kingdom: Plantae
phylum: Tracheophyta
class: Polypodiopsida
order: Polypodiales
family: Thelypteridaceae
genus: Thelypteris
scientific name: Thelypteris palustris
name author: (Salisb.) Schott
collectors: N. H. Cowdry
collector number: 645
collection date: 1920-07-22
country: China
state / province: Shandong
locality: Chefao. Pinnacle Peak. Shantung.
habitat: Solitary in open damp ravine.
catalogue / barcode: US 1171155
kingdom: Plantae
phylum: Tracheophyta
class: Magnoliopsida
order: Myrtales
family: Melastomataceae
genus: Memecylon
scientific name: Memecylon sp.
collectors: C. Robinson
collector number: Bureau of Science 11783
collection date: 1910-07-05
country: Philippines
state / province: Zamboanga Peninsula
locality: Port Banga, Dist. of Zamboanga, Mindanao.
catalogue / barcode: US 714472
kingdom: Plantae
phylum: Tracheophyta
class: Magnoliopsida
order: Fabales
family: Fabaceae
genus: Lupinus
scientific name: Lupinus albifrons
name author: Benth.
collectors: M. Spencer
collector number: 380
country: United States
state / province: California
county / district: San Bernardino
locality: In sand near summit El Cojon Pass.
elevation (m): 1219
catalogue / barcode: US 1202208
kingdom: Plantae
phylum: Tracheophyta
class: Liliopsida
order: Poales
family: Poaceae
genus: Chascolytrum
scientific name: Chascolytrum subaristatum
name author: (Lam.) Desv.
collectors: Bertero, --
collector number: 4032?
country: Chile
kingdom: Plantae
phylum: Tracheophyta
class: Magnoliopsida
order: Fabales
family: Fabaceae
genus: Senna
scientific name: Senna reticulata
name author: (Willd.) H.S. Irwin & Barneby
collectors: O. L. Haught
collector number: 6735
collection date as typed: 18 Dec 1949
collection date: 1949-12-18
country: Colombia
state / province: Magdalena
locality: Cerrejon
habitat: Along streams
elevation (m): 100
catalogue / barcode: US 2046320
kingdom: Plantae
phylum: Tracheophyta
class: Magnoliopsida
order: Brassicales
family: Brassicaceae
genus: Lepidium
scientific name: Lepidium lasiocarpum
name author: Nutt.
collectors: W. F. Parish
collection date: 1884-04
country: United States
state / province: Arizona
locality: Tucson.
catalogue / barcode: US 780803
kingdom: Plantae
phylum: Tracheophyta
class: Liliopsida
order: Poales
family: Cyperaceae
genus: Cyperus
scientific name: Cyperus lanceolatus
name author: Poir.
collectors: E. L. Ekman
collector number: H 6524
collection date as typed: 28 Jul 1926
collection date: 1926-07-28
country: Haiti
════
= Task =
Copy out every line of the material above word for word, in the same order, changing nothing.

= Exercise response =
kingdom: Plantae
phylum: Tracheophyta
class: Polypodiopsida
order: Polypodiales
family: Thelypteridaceae
genus: Thelypteris
scientific name: Thelypteris palustris
name author: (Salisb.) Schott
collectors: N. H. Cowdry
collector number: 645
collection date: 1920-07-22
country: China
state / province: Shandong
locality: Chefao. Pinnacle Peak. Shantung.
habitat: Solitary in open damp ravine.
catalogue / barcode: US 1171155
kingdom: Plantae
phylum: Tracheophyta
class: Magnoliopsida
order: Myrtales
family: Melastomataceae
genus: Memecylon
scientific name: Memecylon sp.
collectors: C. Robinson
collector number: Bureau of Science 11783
collection date: 1910-07-05
country: Philippines
state / province: Zamboanga Peninsula
locality: Port Banga, Dist. of Zamboanga, Mindanao.
catalogue / barcode: US 714472
kingdom: Plantae
phylum: Tracheophyta
class: Magnoliopsida
order: Fabales
family: Fabaceae
genus: Lupinus
scientific name: Lupinus albifrons
name author: Benth.
collectors: M. Spencer
collector number: 380
country: United States
state / province: California
county / district: San Bernardino
locality: In sand near summit El Cojon Pass.
elevation (m): 1219
catalogue / barcode: US 1202208
kingdom: Plantae
phylum: Tracheophyta
class: Liliopsida
order: Poales
family: Poaceae
genus: Chascolytrum
scientific name: Chascolytrum subaristatum
name author: (Lam.) Desv.
collectors: Bertero, --
collector number: 4032?
country: Chile
kingdom: Plantae
phylum: Tracheophyta
class: Magnoliopsida
order: Fabales
family: Fabaceae
genus: Senna
scientific name: Senna reticulata
name author: (Willd.) H.S. Irwin & Barneby
collectors: O. L. Haught
collector number: 6735
collection date as typed: 18 Dec 1949
collection date: 1949-12-18
country: Colombia
state / province: Magdalena
locality: Cerrejon
habitat: Along streams
elevation (m): 100
catalogue / barcode: US 2046320
kingdom: Plantae
phylum: Tracheophyta
class: Magnoliopsida
order: Brassicales
family: Brassicaceae
genus: Lepidium
scientific name: Lepidium lasiocarpum
name author: Nutt.
collectors: W. F. Parish
collection date: 1884-04
country: United States
state / province: Arizona
locality: Tucson.
catalogue / barcode: US 780803
kingdom: Plantae
phylum: Tracheophyta
class: Liliopsida
order: Poales
family: Cyperaceae
genus: Cyperus
scientific name: Cyperus lanceolatus
name author: Poir.
collectors: E. L. Ekman
collector number: H 6524
collection date as typed: 28 Jul 1926
collection date: 1926-07-28
country: Haiti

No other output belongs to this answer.